AI Pulse

A CLI audit tool that catches LLM ‘lying’ by comparing stated outputs against internal residual-stream representations — sold as a one-time license to ML engineers running pre-deployment model evals.

Customer: Solo ML engineer or small-team AI startup (2–10 people) running final-stage safety/trustworthiness evals before deploying a fine-tuned open-weight model (Llama 3, Mistral, Phi-3 variants) into a product — they have a GPU, know TransformerLens exists, and are under pressure to ship but need a defensible audit trail

Problem: They suspect their fine-tuned model has learned sycophancy or knowledge-editing artifacts — it ‘knows’ the right answer internally but outputs something else under certain prompts — but probing residual streams manually is a multi-day research task, not a 15-minute pre-deploy check

Pricing: one-time — $800 in one-time sales within 3 months (roughly 8–16 licenses at $50–$100 each)

Why now

The mechanistic interpretability wave (Anthropic, Neel Nanda, EleutherAI) has made residual-stream probing a known concept in ML circles but left it as a research artifact — no packaged tool exists. The moment fine-tuners and eval engineers google ‘how do I check if my model is lying internally,’ there’s currently nothing to buy.

Go-to-market

  1. Post a detailed write-up on LessWrong / the Alignment Forum titled ‘I built a CLI to catch when your LLM knows the right answer but says the wrong one’ — link to a free 3-model demo (GPT-2, Llama-3-8B, Mistral-7B) with a paywall for larger models and batch eval mode
  2. Open a thread on EleutherAI Discord and Neel Nanda’s mech-interp Discord showing a live demo catching a known sycophancy case; let the community reproduce it — this is your word-of-mouth engine
  3. Create a $50 Gumroad / Lemon Squeezy listing with a one-page PDF of methodology + the pip-installable package; offer a $100 ‘extended’ tier that includes a 30-min async Q&A session via Loom to help them interpret results for their specific model
  4. DM 5–10 indie fine-tuners actively posting on X/Twitter about deploying open-weight models and offer a free license in exchange for a public testimonial — target accounts with 500–5k followers who are clearly practitioners, not academics

Moat (or lack thereof)

No real moat.
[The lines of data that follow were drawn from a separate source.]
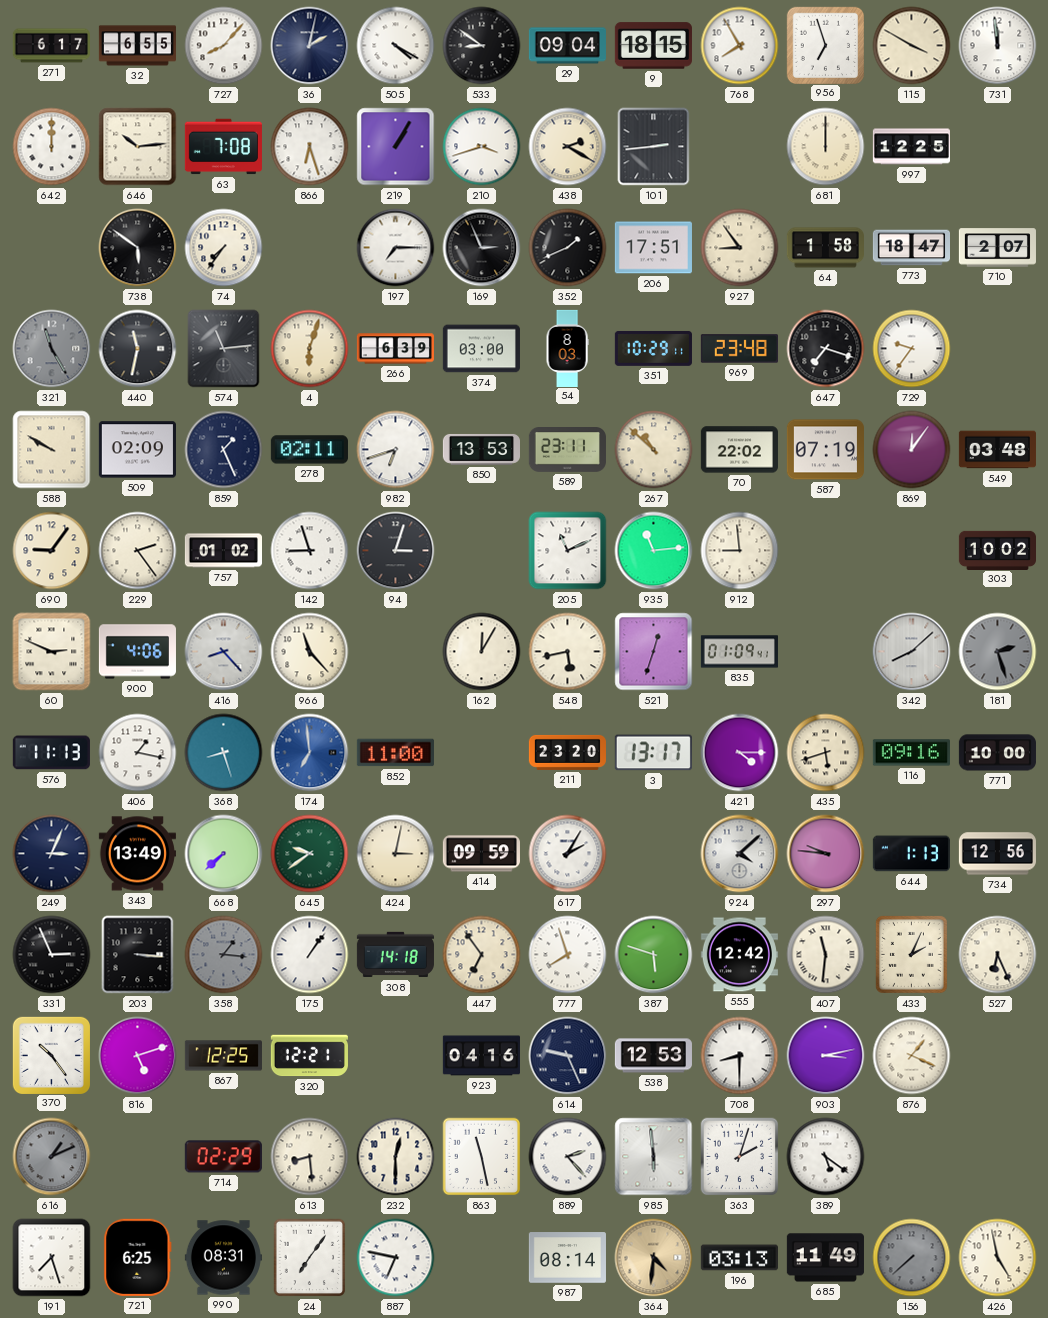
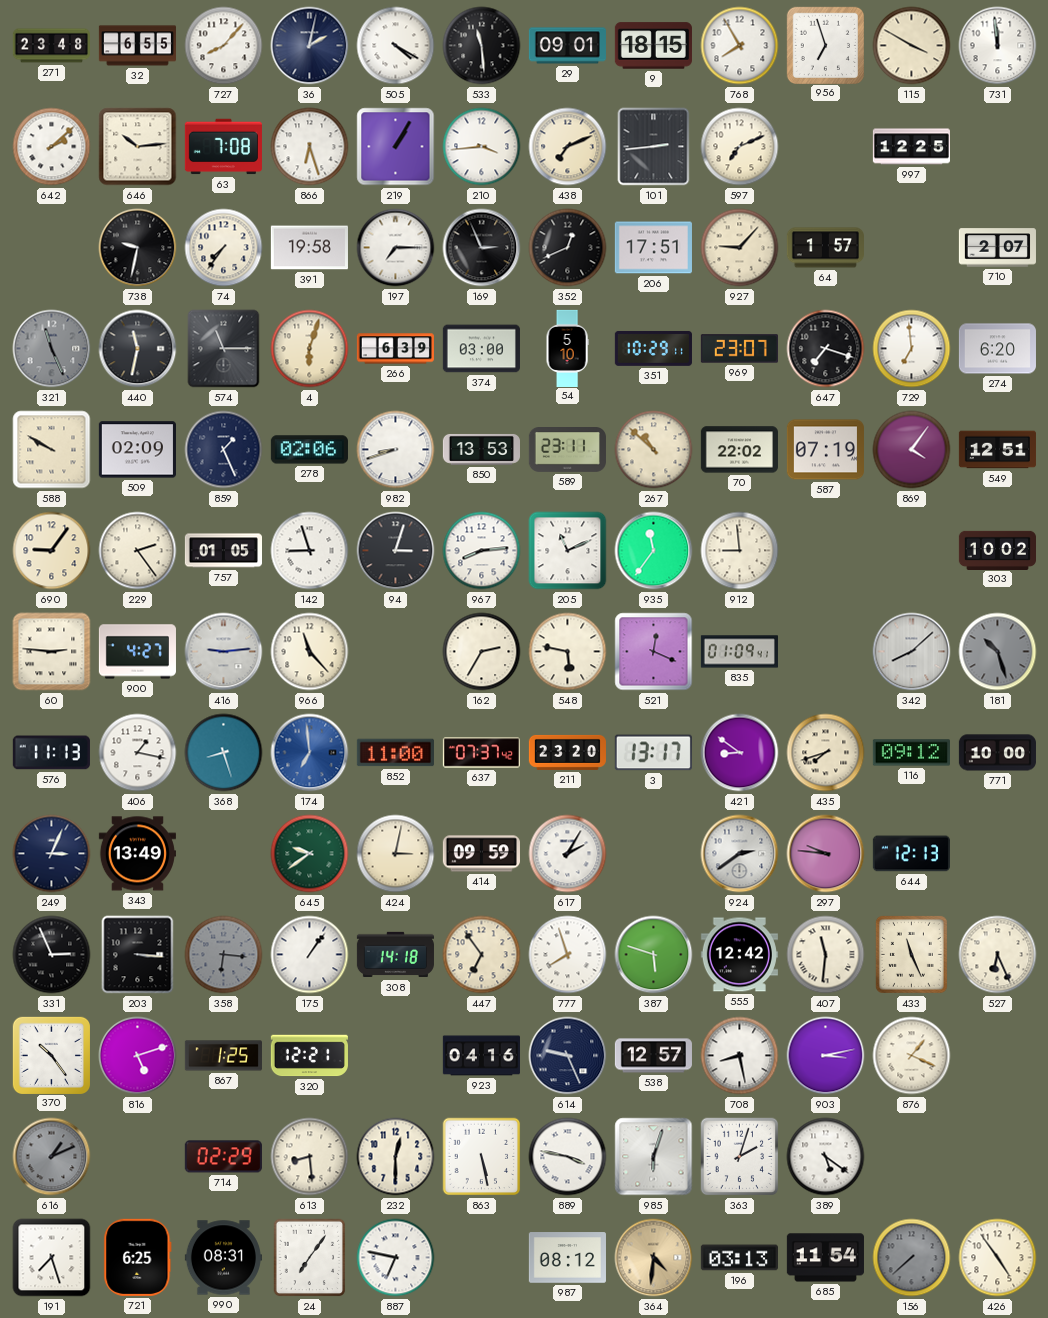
271: 6:17 -> 23:48
533: 8:51 -> 11:29
29: 09:04 -> 09:01
642: 12:00 -> 2:08
210: 3:42 -> 3:44
438: 2:20 -> 7:11
597: none -> 7:11
681: 12:00 -> none
738: 5:51 -> 9:32
391: none -> 19:58
352: 1:41 -> 12:41
927: 8:54 -> 9:07
64: 1:58 -> 1:57
773: 18:47 -> none
321: 11:25 -> 11:26
574: 11:14 -> 11:15
54: 8:03 -> 5:10
969: 23:48 -> 23:07
729: 9:36 -> 6:59
274: none -> 6:20
278: 02:11 -> 02:06
982: 6:42 -> 8:42
869: 12:06 -> 4:06
549: 03:48 -> 12:51
757: 01:02 -> 01:05
967: none -> 8:14
935: 11:14 -> 11:36
60: 2:49 -> 2:46
900: 4:06 -> 4:27
416: 8:23 -> 9:14
162: 12:05 -> 2:35
548: 5:43 -> 5:47
521: 12:33 -> 12:19
181: 2:27 -> 10:27
637: none -> 07:37
421: 4:15 -> 8:51
435: 5:42 -> 7:42
116: 09:16 -> 09:12
668: 7:38 -> none
924: 4:08 -> 2:39
644: 1:13 -> 12:13
734: 12:56 -> none
358: 1:16 -> 6:16
433: 2:04 -> 11:26
867: 12:25 -> 1:25
538: 12:53 -> 12:57
708: 8:30 -> 8:28
863: 11:28 -> 5:28
889: 2:23 -> 3:47
985: 5:59 -> 6:03
987: 08:14 -> 08:12
685: 11:49 -> 11:54
426: 4:58 -> 4:54
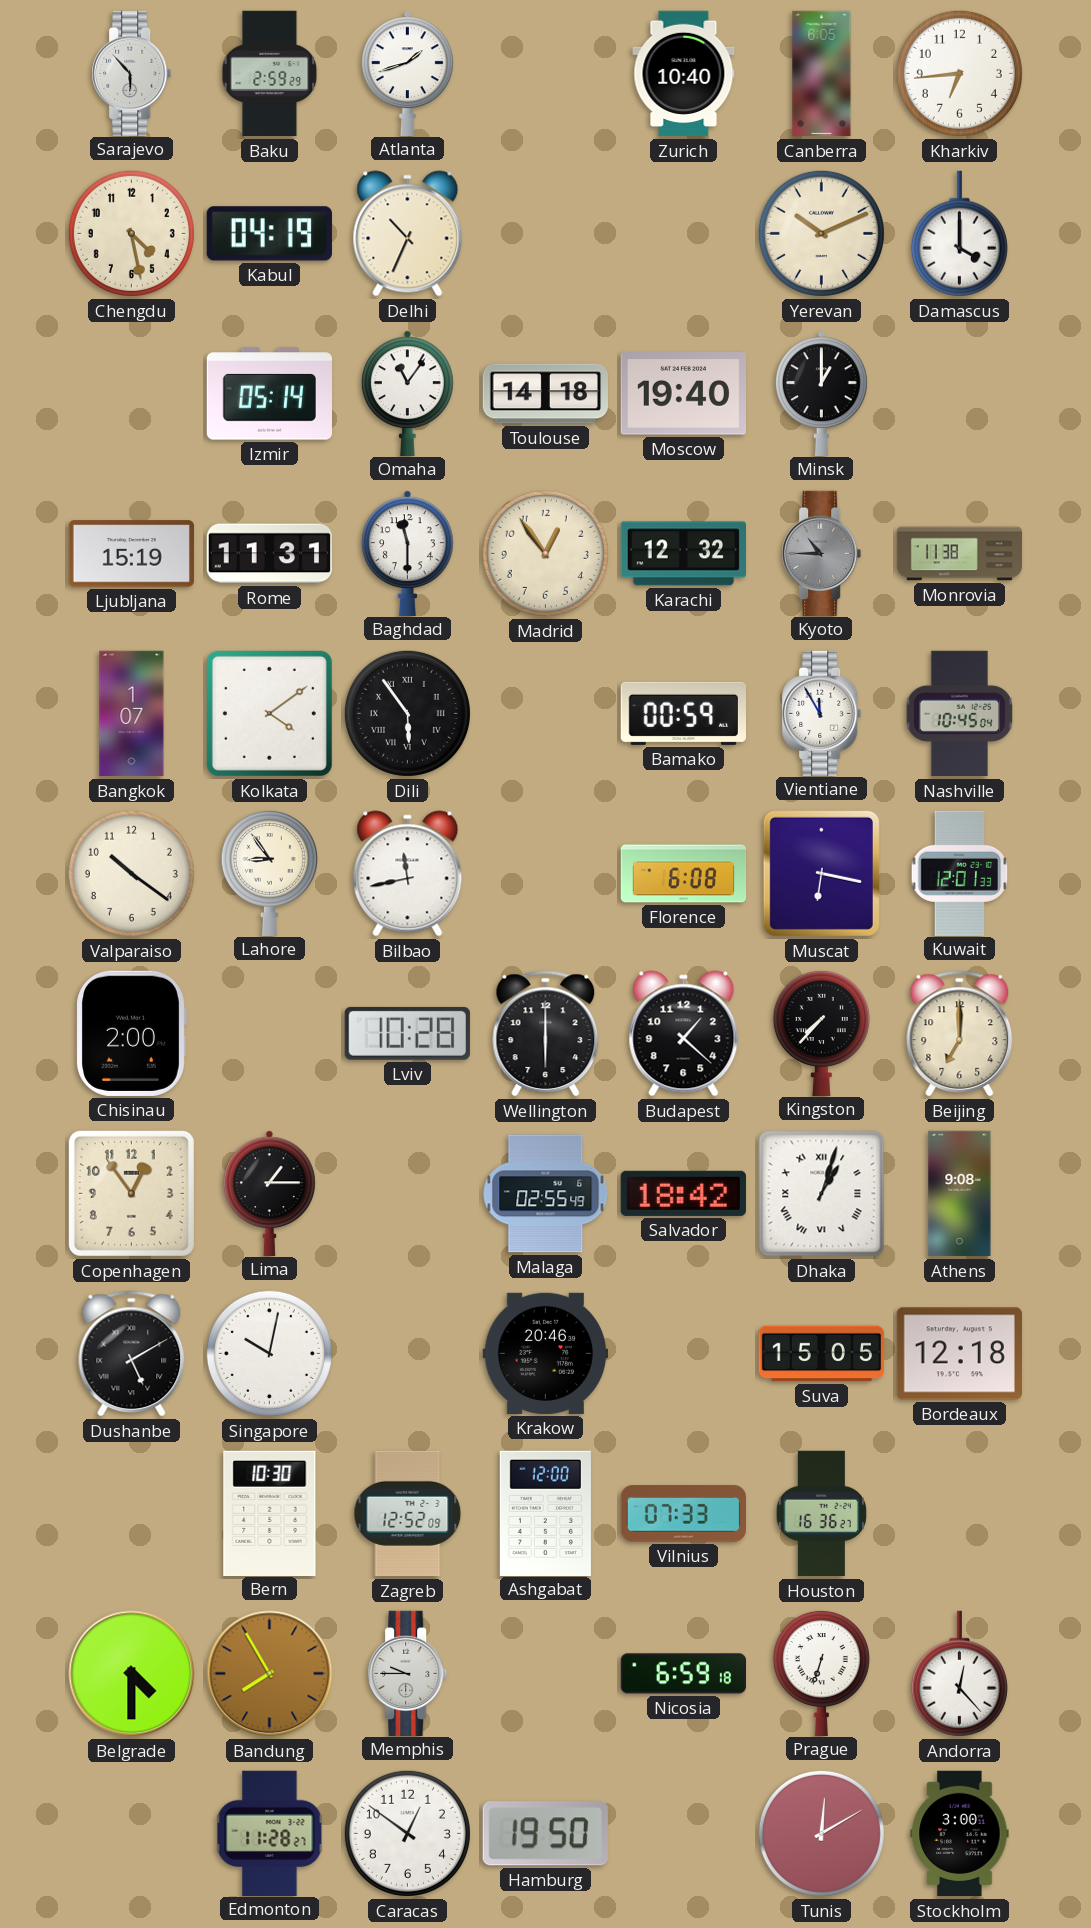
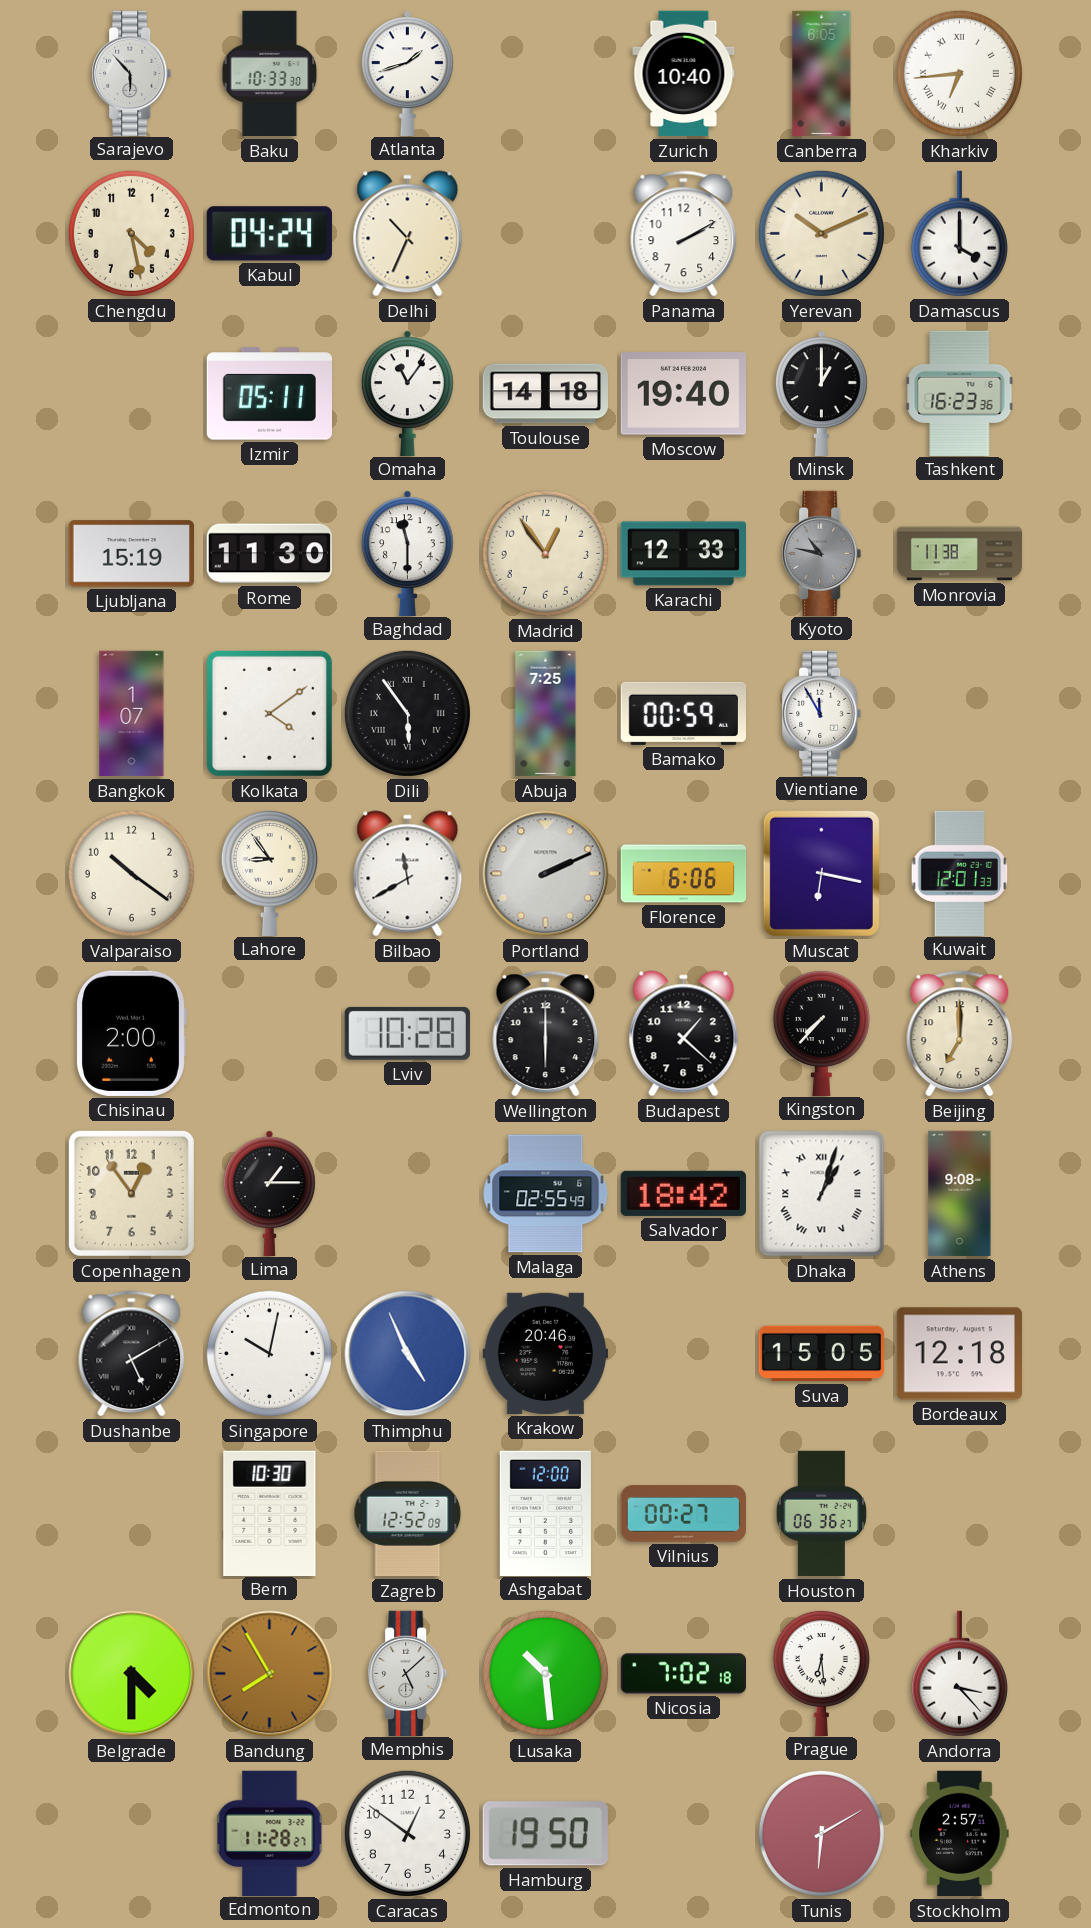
Baku: 2:59 -> 10:33
Kharkiv numerals: Arabic -> Roman
Kabul: 04:19 -> 04:24
Panama: none -> 2:10
Izmir: 05:14 -> 05:11
Tashkent: none -> 16:23
Rome: 11:31 -> 11:30
Karachi: 12:32 -> 12:33
Kyoto: 10:45 -> 10:47
Abuja: none -> 7:25
Nashville: 10:45 -> none
Bilbao: 11:43 -> 11:40
Portland: none -> 2:11
Florence: 6:08 -> 6:06
Thimphu: none -> 4:56
Vilnius: 07:33 -> 00:27
Houston: 16:36 -> 06:36
Memphis: 9:45 -> 5:08
Lusaka: none -> 10:29
Nicosia: 6:59 -> 7:02
Prague: 6:33 -> 6:29
Andorra: 12:23 -> 3:23
Tunis: 12:10 -> 6:10
Stockholm: 3:00 -> 2:57
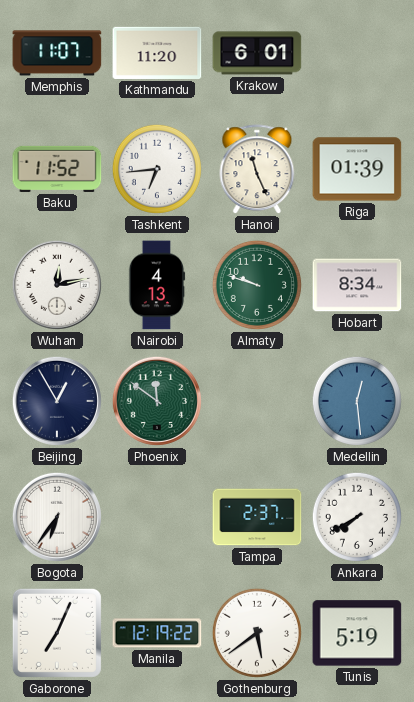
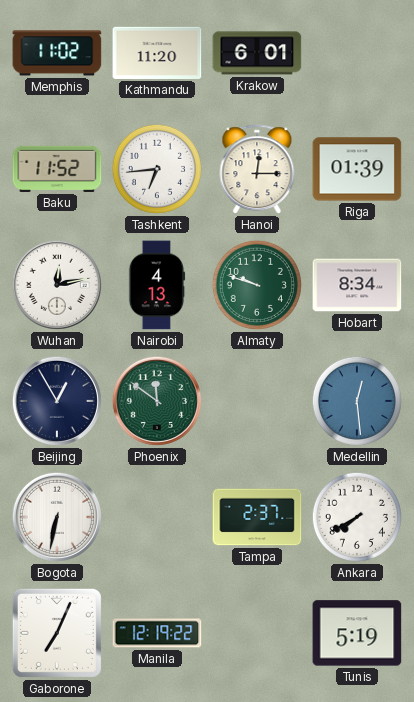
Memphis: 11:07 -> 11:02
Hanoi: 11:26 -> 12:15
Bogota: 6:36 -> 6:32
Gothenburg: 5:39 -> none
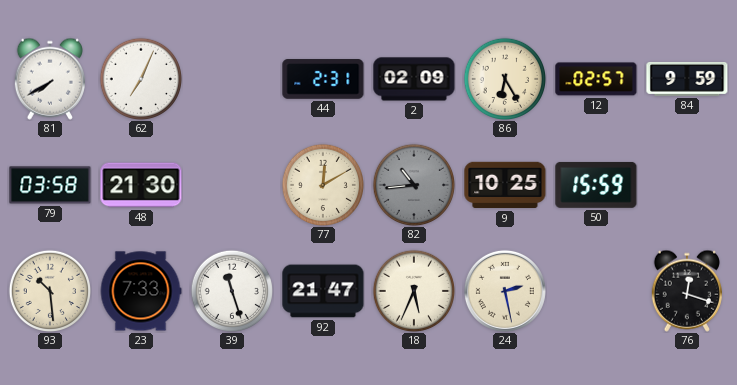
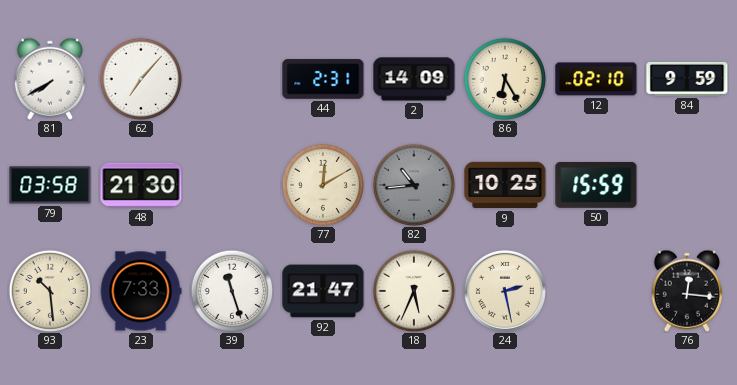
62: 7:04 -> 7:07
2: 02:09 -> 14:09
12: 02:57 -> 02:10
76: 12:18 -> 12:16
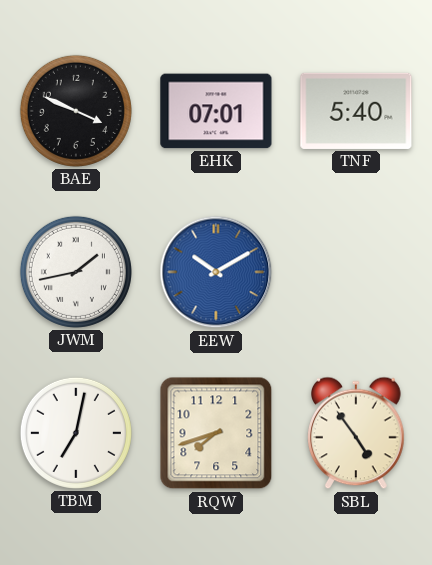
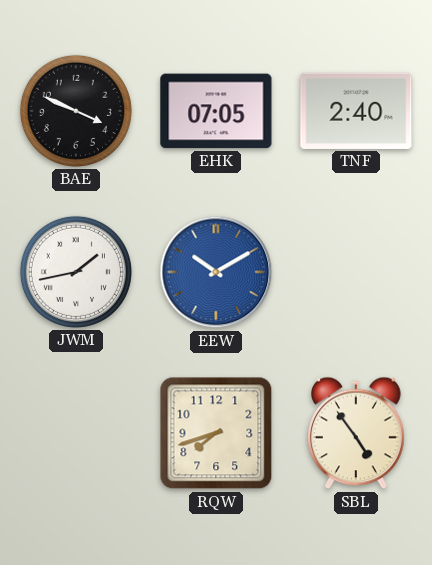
EHK: 07:01 -> 07:05
TNF: 5:40 -> 2:40
TBM: 7:02 -> none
A motivated researcher can replicate this in a weekend with TransformerLens. The edge is packaging, documentation, and being first to be findable when someone searches for this specific problem — that’s a temporary distribution advantage, not a defensible barrier. Hugging Face or a well-funded lab could absorb this into an eval library tomorrow. Build it, sell it while the window exists, treat it as a consulting/reputation funnel rather than a durable SaaS.